Type: | SwitchParameter |
Position: | Named |
Default value: | None |
Required: | False |
Accept pipeline input: | True |
Accept wildcard characters: | False |
-UseFuzzyMatching
Geeft het gebruik van een fuzzy matching-algoritme aan bij het vinden van opdrachten. De volgorde van de uitvoer is van de dichtstbijzijnde overeenkomst tot de minst waarschijnlijke overeenkomst. Jokertekens mogen niet worden gebruikt met fuzzy overeenkomsten, omdat er wordt geprobeerd om opdrachten te vinden die deze jokertekens kunnen bevatten.
Type: | SwitchParameter |
Position: | Named |
Default value: | None |
Required: | False |
Accept pipeline input: | False |
Accept wildcard characters: | False |
-Verb
Hiermee geeft u een matrix van opdracht werkwoorden. Deze cmdlet haalt opdrachten op, waaronder cmdlets, functies en aliassen, die namen hebben die de opgegeven werkwoord bevatten. Voer een of meer werkwoorden of werkwoordpatronen in.

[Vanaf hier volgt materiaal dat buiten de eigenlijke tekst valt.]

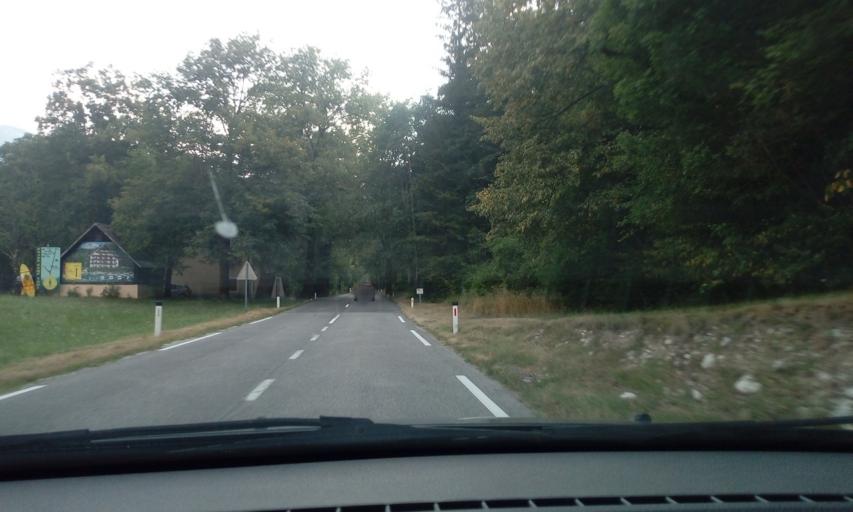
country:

Jokertekens zijn toegestaan.
Type: | String[] |
Position: | Named |
Default value: | None |
Required: | False |
Accept pipeline input: | True |
Accept wildcard characters: | True |
Invoerwaarden
U kunt opdrachtnamen doorspezen naar deze cmdlet.
Uitvoerwaarden
Deze cmdlet retourneert objecten die zijn afgeleid van de klasse CommandInfo . Het type object dat wordt geretourneerd, is afhankelijk van het type opdracht dat Get-Command
wordt opgehaald.
Vertegenwoordigt aliassen.
Vertegenwoordigt toepassingen en bestanden.
Vertegenwoordigt cmdlets.
Vertegenwoordigt functies en filters.
Notities
PowerShell bevat de volgende aliassen voor Get-Command
:
Alle platformen:
gcm
Wanneer meer dan één opdracht met dezelfde naam beschikbaar is voor de sessie,
Get-Command
retourneert de opdracht die wordt uitgevoerd wanneer u de opdrachtnaam typt. Gebruik de parameter All om opdrachten op te halen die dezelfde naam hebben en in uitvoeringsvolgorde worden vermeld. Zie about_Command_Precedence voor meer informatie.Wanneer een module automatisch wordt geïmporteerd, is het effect hetzelfde als het gebruik van de
Import-Module
cmdlet. De module kan opdrachten, typen en opmaakbestanden toevoegen en scripts uitvoeren in de sessie. Als u het automatisch importeren van modules wilt inschakelen, uitschakelen en configureren, gebruikt u de$PSModuleAutoLoadingPreference
voorkeursvariabele. Zie about_Preference_Variables voor meer informatie.